Although there are probably many better ways of dealing with this sort of problem, I'm going to assume that you do actually need this.
What I would do:
Make your application so that when the page is loaded(when it isn't "locked"), it logs to a database that the page was loaded and "lock" it. In the actual page, I'd have some kind of AJAX to constantly poll the web server every 5-15 seconds to tell your application the user is still on the page. And then make it so that the page becomes unlocked after 5-15 seconds from the time saved to the database by the last AJAX call.
Again, I really suspect that there is a better way around an issue like this, but this is a direct answer to your question
Based on this:
yeah sure, jupaol, it is depend on accounts, in my web application, one report has to approve only one user, but the approve authority having two users. if both of them accessing the same page and approve at a time, it will big mess. here i an not using database.
The problem is related with concurrency, there are several ways to face an issue like this, for example the easiest one is to use optimistic concurrency. Even when you are not using a database for this, you can emulate it.

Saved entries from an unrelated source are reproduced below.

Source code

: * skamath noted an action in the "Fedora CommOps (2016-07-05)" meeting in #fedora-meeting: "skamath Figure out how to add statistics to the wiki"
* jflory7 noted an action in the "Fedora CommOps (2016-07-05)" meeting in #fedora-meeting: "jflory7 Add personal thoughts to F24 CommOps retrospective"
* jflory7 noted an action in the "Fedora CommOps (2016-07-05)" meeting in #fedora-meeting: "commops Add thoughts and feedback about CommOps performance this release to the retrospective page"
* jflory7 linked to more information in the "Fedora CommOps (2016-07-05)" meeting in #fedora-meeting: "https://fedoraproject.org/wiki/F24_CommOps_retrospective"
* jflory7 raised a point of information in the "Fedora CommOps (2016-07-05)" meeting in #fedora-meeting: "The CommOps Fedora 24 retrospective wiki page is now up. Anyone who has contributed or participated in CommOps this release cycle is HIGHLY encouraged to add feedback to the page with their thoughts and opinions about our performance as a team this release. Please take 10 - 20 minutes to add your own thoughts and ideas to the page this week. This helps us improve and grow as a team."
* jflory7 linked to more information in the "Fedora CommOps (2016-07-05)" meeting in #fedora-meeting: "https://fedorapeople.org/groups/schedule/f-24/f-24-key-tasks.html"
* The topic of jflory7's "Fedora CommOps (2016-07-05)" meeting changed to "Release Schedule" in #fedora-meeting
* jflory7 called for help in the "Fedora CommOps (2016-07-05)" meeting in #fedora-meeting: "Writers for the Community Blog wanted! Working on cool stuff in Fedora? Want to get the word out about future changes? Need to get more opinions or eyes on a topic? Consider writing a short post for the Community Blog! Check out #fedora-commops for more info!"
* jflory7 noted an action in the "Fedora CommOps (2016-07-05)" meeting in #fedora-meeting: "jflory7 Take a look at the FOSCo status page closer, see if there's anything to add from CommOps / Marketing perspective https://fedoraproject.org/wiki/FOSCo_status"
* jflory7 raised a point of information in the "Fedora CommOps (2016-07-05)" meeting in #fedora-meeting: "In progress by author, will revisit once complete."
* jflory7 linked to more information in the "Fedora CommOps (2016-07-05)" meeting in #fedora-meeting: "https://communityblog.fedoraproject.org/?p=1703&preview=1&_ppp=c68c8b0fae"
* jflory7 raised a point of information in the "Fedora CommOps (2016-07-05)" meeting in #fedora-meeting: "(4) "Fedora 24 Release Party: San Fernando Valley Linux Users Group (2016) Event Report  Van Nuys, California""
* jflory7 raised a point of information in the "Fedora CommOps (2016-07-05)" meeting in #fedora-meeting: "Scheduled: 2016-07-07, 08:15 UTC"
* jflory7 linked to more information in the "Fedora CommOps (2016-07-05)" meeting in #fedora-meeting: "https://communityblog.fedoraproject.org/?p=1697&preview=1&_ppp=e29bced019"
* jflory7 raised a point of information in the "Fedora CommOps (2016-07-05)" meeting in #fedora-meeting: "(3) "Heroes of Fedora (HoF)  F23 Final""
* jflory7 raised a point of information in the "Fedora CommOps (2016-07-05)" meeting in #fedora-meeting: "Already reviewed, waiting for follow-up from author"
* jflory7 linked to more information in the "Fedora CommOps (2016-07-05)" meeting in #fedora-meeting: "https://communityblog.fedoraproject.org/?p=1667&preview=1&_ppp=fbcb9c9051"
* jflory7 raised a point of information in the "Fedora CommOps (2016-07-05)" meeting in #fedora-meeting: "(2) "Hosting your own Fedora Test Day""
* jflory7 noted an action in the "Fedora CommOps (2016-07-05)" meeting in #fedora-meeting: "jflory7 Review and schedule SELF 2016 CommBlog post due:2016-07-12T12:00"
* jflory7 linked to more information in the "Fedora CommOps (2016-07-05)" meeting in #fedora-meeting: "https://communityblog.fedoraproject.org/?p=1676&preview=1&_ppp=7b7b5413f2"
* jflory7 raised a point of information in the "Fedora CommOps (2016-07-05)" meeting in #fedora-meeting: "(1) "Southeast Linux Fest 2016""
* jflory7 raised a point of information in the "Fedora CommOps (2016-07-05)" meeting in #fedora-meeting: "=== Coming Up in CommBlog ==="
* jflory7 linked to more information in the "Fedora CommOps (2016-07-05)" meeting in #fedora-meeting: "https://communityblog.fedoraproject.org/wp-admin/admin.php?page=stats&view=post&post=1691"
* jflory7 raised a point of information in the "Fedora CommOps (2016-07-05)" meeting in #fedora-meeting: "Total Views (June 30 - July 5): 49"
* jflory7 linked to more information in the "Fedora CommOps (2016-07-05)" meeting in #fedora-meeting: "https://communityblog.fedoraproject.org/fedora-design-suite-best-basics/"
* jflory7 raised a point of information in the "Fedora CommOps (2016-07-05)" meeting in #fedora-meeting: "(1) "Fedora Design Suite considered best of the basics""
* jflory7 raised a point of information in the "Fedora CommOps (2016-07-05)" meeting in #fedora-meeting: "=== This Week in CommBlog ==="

You should be storing the result of the approvers somewhere, in order to mark the report as approved, with this in mind you should be able to do something like this:
Before render the page get the latest report status
If the report has not been approved, render normally
If the report was approved seconds before, render it in read-only mode reporting who approved it (or similar approach)
Add a validation to your ChangeStatus method, in this method do the following:
Get the latest status of the current report
If the report is still not validated, then block the thread (you could use a Mutex or similar) and mark the report as validate it
If the report was already validate it, raise a domain exception and handle it in your page correctly (perhaps render the page in read-only mode explaining that the report was already validate it)
If you want a more responsive application, (RIA), you might want to consider the following approaches:
Perhaps this would be the worst approach but it's still an option, you could keep a log tracking when a user request your page, then in subsequent requests check if the log is still valid, if it is not, then redirect to another page indicating the page is in use, otherwise allow access to the page. I believe this is an error-prone approach because you would be relying on this simple validation in order to prevent an inconsistency in your system, besides you would have the polling problem described in the following approach
Using AJAX to poll data from a service checking if the report has been approved. Perhaps this is the easiest way to accomplish this but it is not recommended it, because you would be polling your server constantly, and eventually you would have scalability problems
You could use Comet to get notified to the browser (client) whenever a server event has occurred, in this case when your report has been approved. The problem with this approach is that you have to keep an opened connection with the server in order to get notified.
The last approach and the most recommended these days is to use Web Sockets, this is the technology used in StackOverflow to get notifications in real time.